[Stored data entries]
***
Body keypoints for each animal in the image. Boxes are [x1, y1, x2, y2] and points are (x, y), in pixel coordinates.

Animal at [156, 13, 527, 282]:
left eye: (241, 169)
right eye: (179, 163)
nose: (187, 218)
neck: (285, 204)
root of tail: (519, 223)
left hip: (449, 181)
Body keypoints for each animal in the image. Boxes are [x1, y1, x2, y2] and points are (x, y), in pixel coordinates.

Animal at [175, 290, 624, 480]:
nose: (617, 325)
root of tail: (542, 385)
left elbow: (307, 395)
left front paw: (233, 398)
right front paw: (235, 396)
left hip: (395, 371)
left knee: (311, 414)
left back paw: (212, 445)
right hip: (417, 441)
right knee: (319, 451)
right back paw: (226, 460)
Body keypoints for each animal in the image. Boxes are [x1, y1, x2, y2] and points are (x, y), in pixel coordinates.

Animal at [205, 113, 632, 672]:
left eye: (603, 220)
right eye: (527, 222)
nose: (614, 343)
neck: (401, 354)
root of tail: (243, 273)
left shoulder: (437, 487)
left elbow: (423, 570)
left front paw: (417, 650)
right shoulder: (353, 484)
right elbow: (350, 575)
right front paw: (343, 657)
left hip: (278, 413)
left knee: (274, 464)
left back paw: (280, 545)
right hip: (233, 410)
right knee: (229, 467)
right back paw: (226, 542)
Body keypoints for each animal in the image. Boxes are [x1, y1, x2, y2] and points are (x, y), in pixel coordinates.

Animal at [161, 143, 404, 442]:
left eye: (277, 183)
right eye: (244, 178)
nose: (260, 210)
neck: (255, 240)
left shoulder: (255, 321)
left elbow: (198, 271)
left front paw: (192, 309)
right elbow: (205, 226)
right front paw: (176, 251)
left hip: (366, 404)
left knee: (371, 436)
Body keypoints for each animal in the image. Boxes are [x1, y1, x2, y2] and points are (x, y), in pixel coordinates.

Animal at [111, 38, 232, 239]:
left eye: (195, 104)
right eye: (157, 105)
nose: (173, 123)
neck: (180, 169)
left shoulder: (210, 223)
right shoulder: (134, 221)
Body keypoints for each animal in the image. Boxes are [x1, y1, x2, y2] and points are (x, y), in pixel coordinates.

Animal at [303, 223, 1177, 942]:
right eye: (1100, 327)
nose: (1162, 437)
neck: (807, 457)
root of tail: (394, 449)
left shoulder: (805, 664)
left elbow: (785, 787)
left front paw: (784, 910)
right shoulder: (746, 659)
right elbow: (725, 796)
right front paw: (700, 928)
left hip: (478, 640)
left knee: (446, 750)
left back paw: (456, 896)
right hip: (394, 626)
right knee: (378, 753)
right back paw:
***
Your assignment:
Would you copy, unchanged, the stretch of the records above that begins at the line containing "right shoulder: (353, 484)" and ends at the line containing "left shoulder: (255, 321)", and only that?

Task result:
right shoulder: (353, 484)
right elbow: (350, 575)
right front paw: (343, 657)
left hip: (278, 413)
left knee: (274, 464)
left back paw: (280, 545)
right hip: (233, 410)
right knee: (229, 467)
right back paw: (226, 542)
Body keypoints for each animal in the image. Boxes are [x1, y1, x2, y2] and points are (x, y), in pixel coordinates.

Animal at [161, 143, 404, 442]:
left eye: (277, 183)
right eye: (244, 178)
nose: (260, 210)
neck: (255, 240)
left shoulder: (255, 321)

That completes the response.